> [INPUT RECORDS]
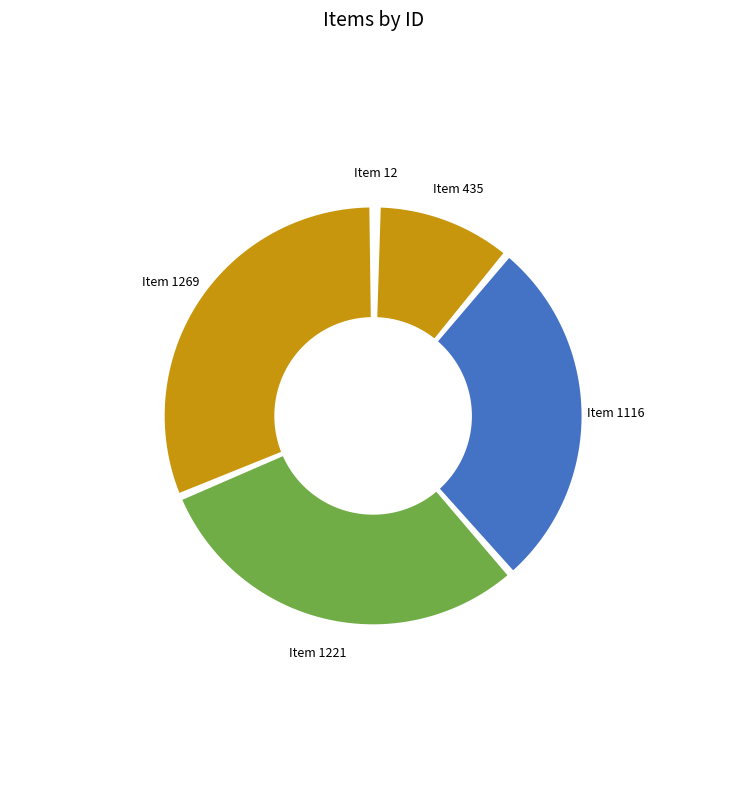

Which slice is the smallest?

Item 12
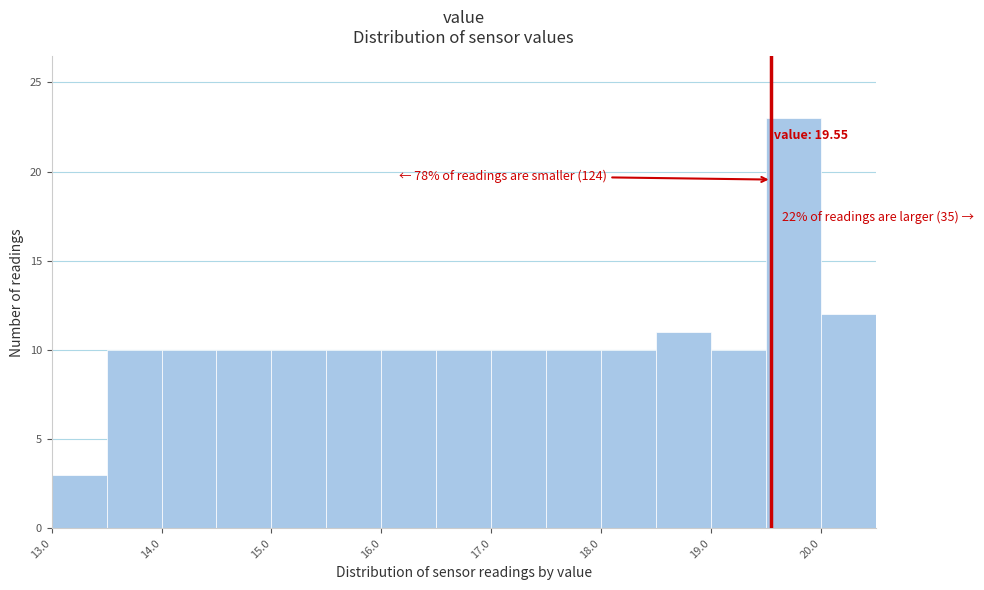

Which range on the x-axis has the tallest bar?

19.5 to 20.0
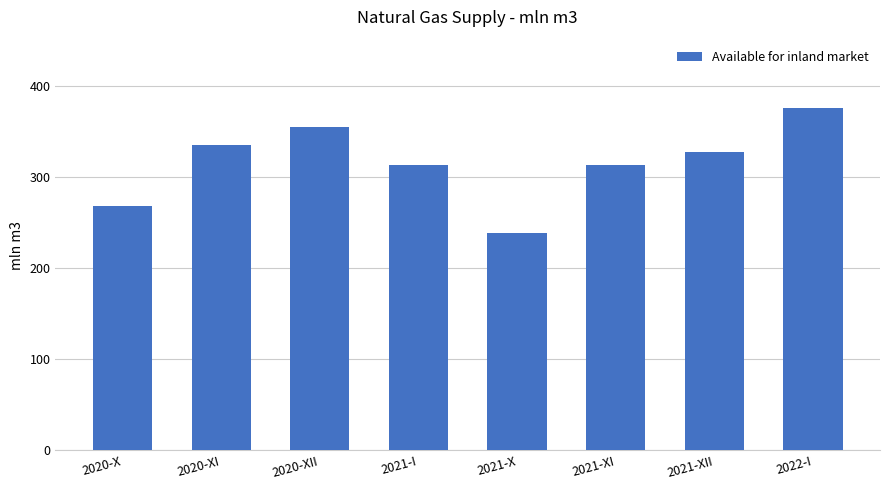

How many data points are less than 328?

4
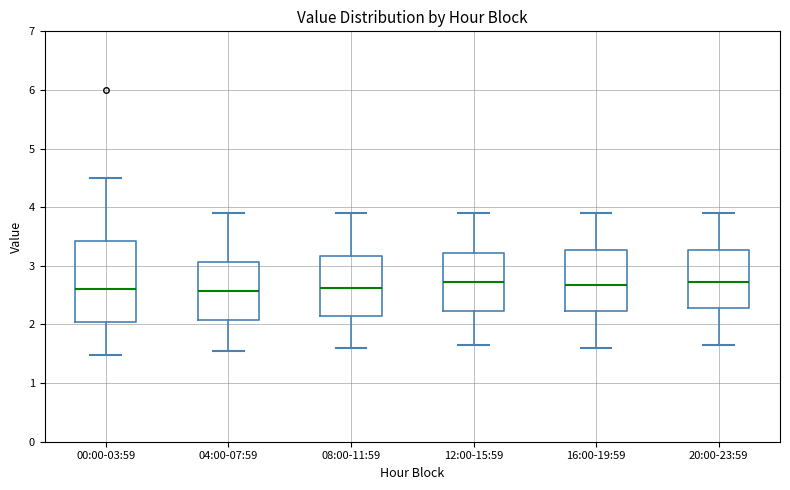

Comparing the boxes themselves (not the whiskers), which one is the tallest?

00:00-03:59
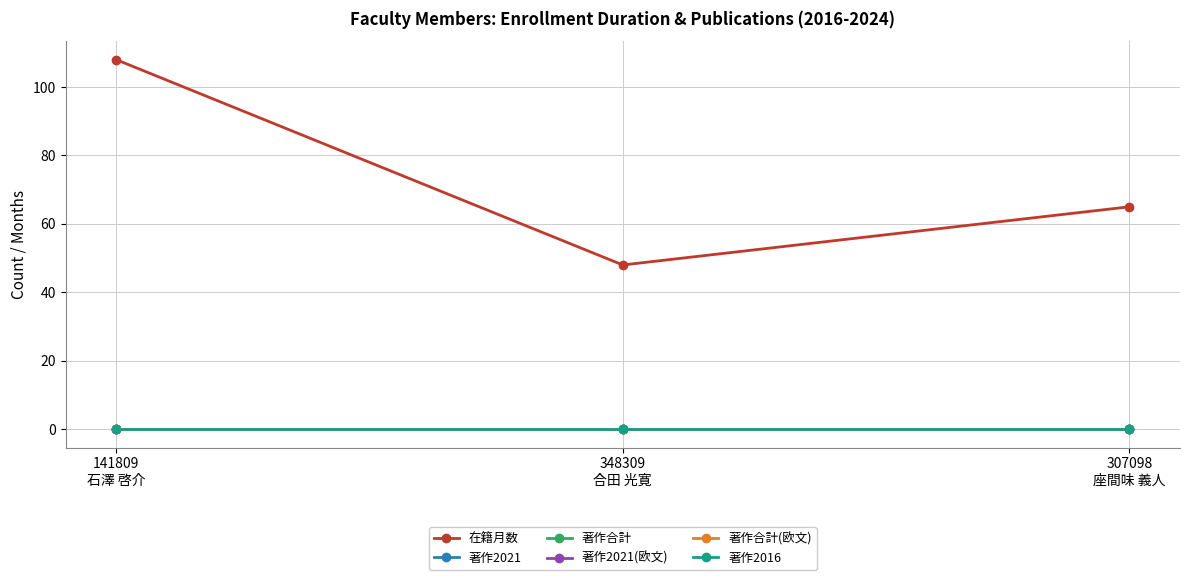

Is this an area chart (filled region under the line)?

No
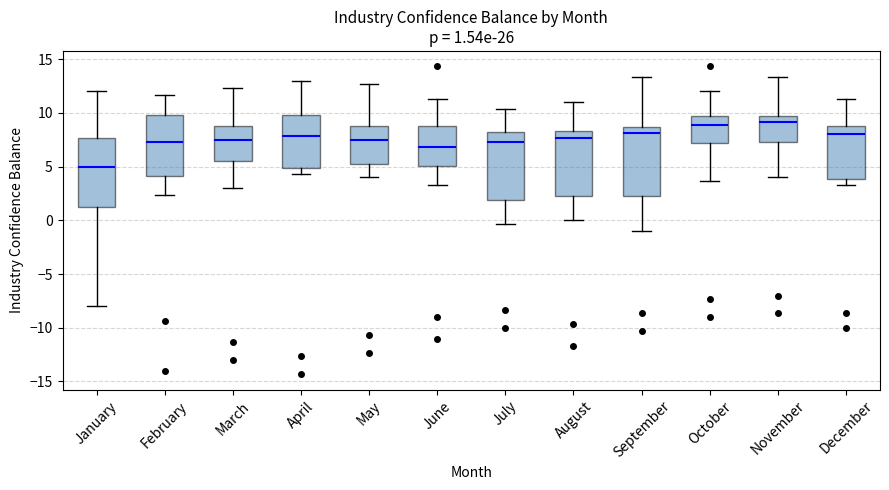

Which box's median line is the lowest?

January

> [JOB] Please copy the listing above word for word, leaving out the pictures.

> [SOLUTION BELOW]
Which slice is the smallest?

Item 12

Which range on the x-axis has the tallest bar?

19.5 to 20.0

How many data points are less than 328?

4

Comparing the boxes themselves (not the whiskers), which one is the tallest?

00:00-03:59

Is this an area chart (filled region under the line)?

No

Which box's median line is the lowest?

January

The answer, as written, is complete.